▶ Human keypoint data
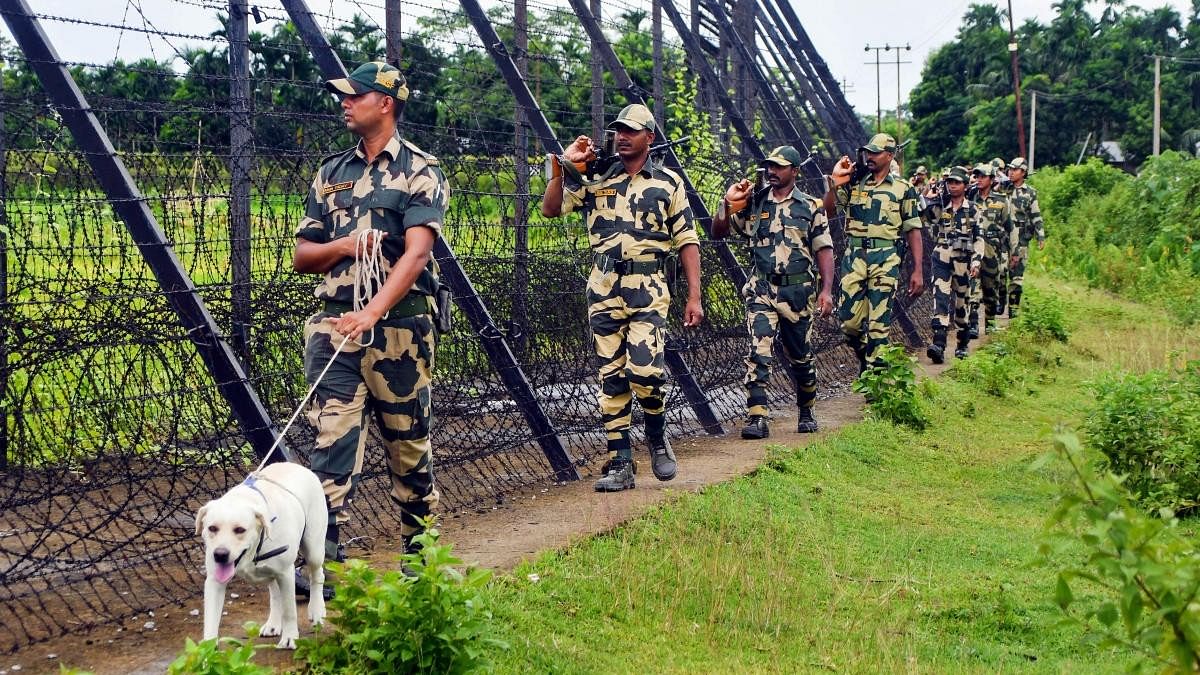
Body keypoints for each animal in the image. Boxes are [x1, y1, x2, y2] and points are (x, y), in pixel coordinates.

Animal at [196, 458, 328, 643]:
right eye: (212, 528)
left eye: (240, 530)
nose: (220, 555)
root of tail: (296, 465)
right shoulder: (215, 581)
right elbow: (210, 622)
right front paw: (207, 650)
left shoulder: (286, 573)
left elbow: (289, 611)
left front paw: (290, 637)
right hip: (273, 572)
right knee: (275, 594)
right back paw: (273, 624)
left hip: (313, 549)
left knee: (317, 575)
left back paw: (316, 611)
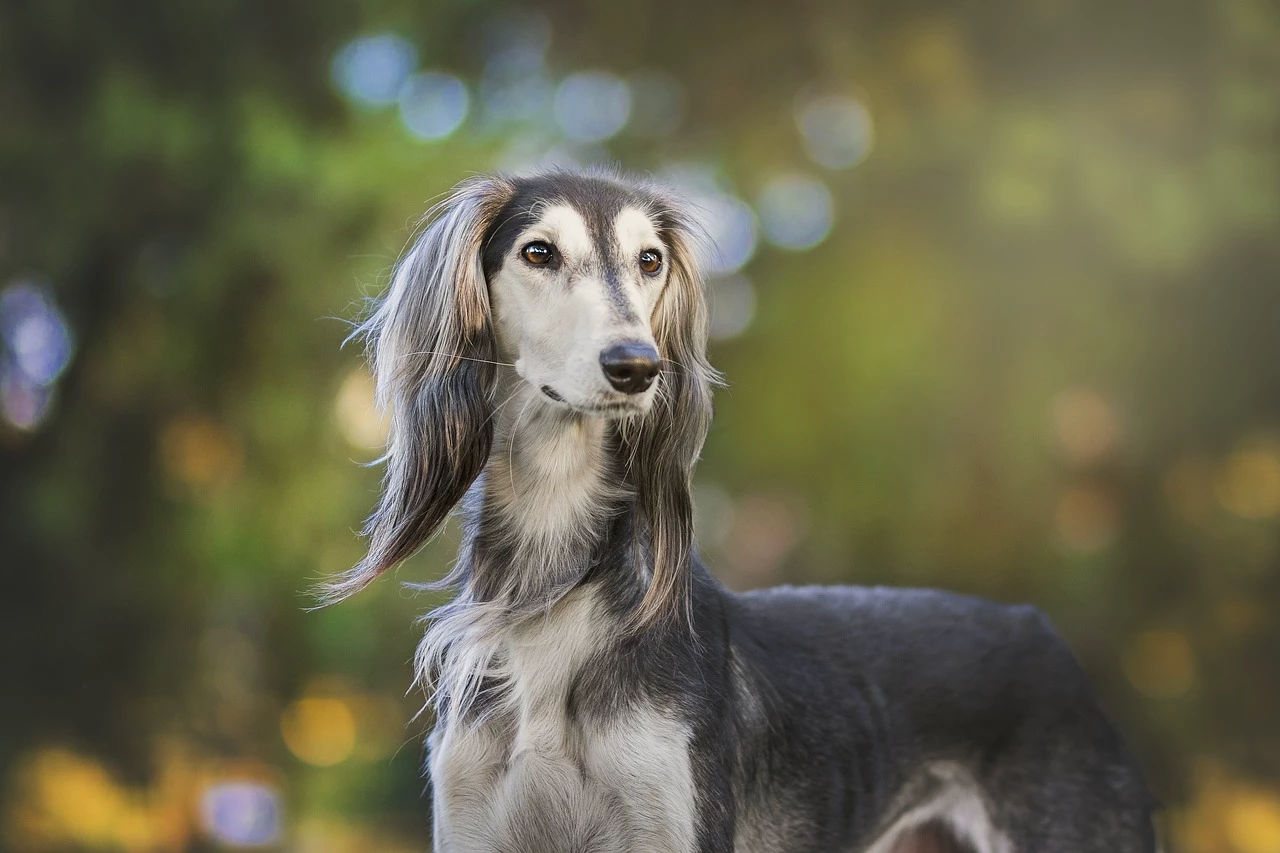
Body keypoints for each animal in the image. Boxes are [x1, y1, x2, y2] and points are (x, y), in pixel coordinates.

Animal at [324, 169, 1158, 852]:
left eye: (649, 260)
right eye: (538, 252)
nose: (637, 366)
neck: (557, 591)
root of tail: (1042, 631)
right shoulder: (476, 823)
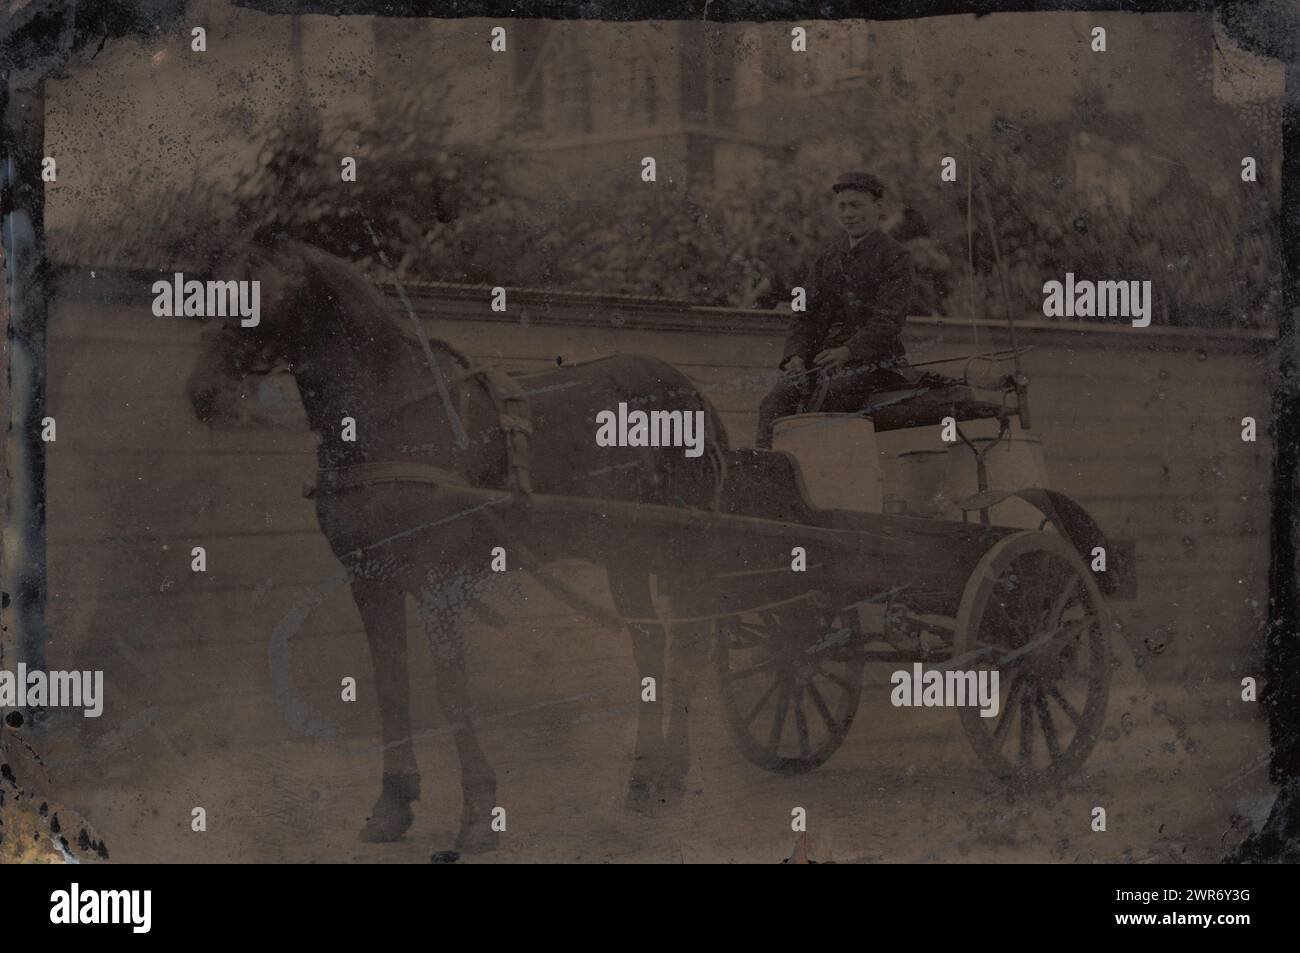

▶ What to work on
What is wanted is a word-for-word restatement of the entries, without their images.

▶ Answer section
Body keypoints for each animal in the image. Boxes are [x1, y1, x2, y2] and points are (x, y), in pixel coordinates.

Animal at [196, 458, 328, 643]:
right eye: (212, 528)
left eye: (240, 530)
nose: (220, 555)
root of tail: (296, 465)
right shoulder: (215, 581)
right elbow: (210, 622)
right front paw: (207, 650)
left shoulder: (286, 573)
left elbow: (289, 611)
left front paw: (290, 637)
right hip: (273, 572)
right knee: (275, 594)
right back paw: (273, 624)
left hip: (313, 549)
left knee: (317, 575)
left back paw: (316, 611)
Body keypoints for each animal in the image. Boxes are [x1, y1, x2, y2] and points are (x, y), in pixel coordinates.

Animal at [324, 169, 1158, 852]:
left eye: (649, 260)
right eye: (538, 252)
nose: (637, 366)
neck: (557, 591)
root of tail: (1042, 631)
right shoulder: (476, 823)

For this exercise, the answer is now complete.